TEXT UNDER STUDY:
MOS scale

=MOS scales= 

An important class of scales are MOS scales (MOS "Moment of symmetry"). These were invented by Erv Wilson. His original paper can be found here [[Moments of Symmetry|http://anaphoria.com/mos.PDF]] . There is also an introduction h [[introduction|http://anaphoria.com/wilsonintroMOS.html]]
An MOS scale is a scale whose basic steps come in 2 different sizes. This is an interesting property because two basic scales of classical music theory have it: the diatonic scale (whole tone and semitone) and the pentatonic scale (minor third and whole tone).


=[[MOSDiagrams]]= 

==Classification of MOS== 
An obvious first rough classification of MOS scales is given by the number of elements of the scale - the number of large intervals (L) and the number of small intervals (s). E.g., the diatonic scale in 12-tone equal temperament could be described as 5L 2s (5 large steps and 2 small steps).

SUPPLIED DATA:
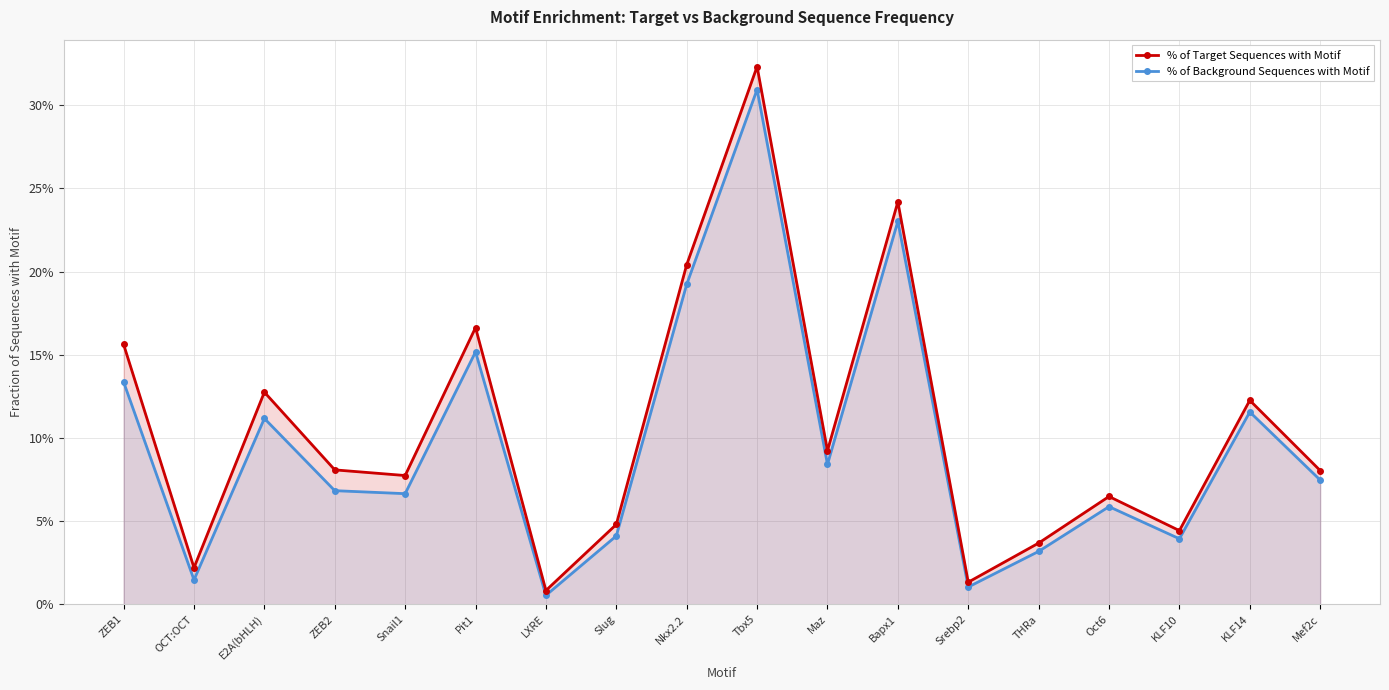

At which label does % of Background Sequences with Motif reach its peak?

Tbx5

--

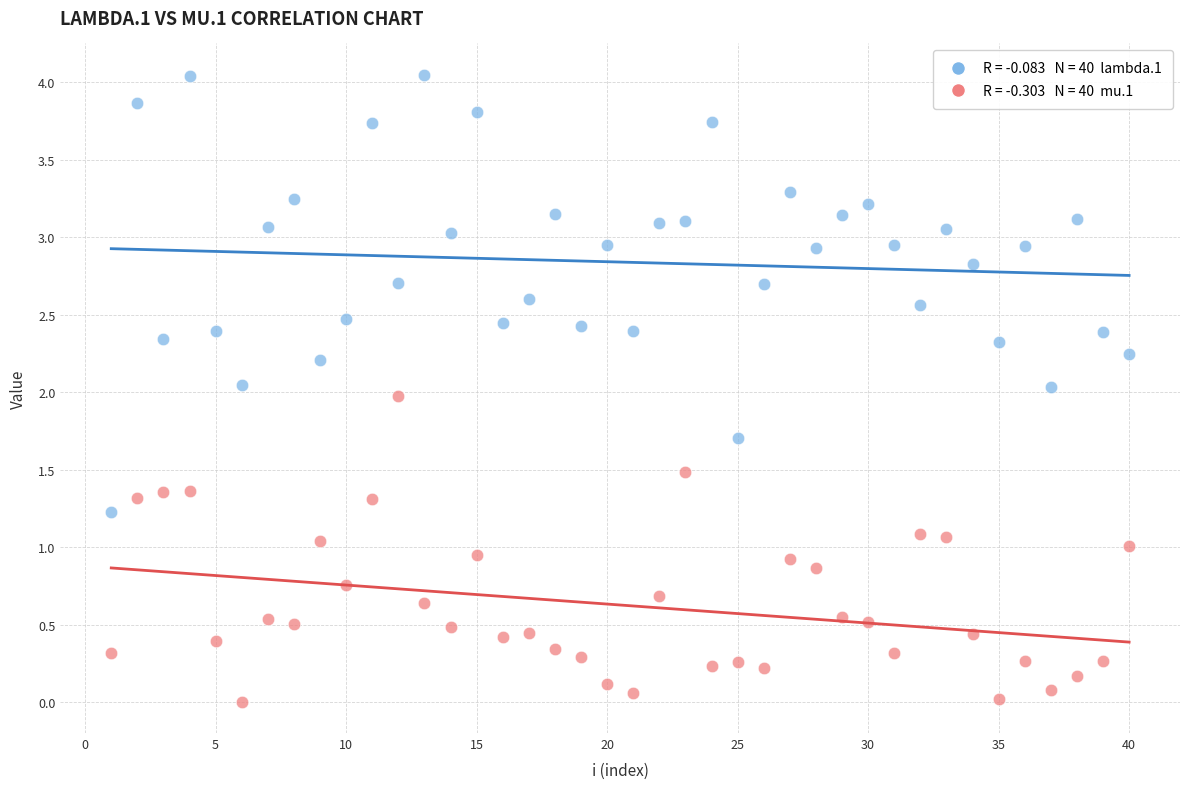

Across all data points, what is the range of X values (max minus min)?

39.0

--

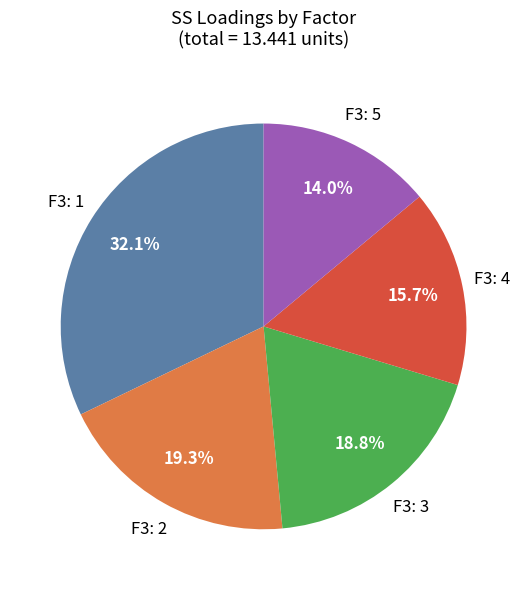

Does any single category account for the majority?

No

PROMPT:
Please answer these questions from the MOS scale page:
(a) Who invented MOS scales?
(b) Which two step sizes does the pentatonic scale have?
(c) How could the diatonic scale in 12-tone equal temperament be described?
These rows have no connection to the MOS scale page.

WORKED SOLUTION:
(a) Erv Wilson
(b) Minor third and whole tone
(c) 5L 2s (5 large steps and 2 small steps)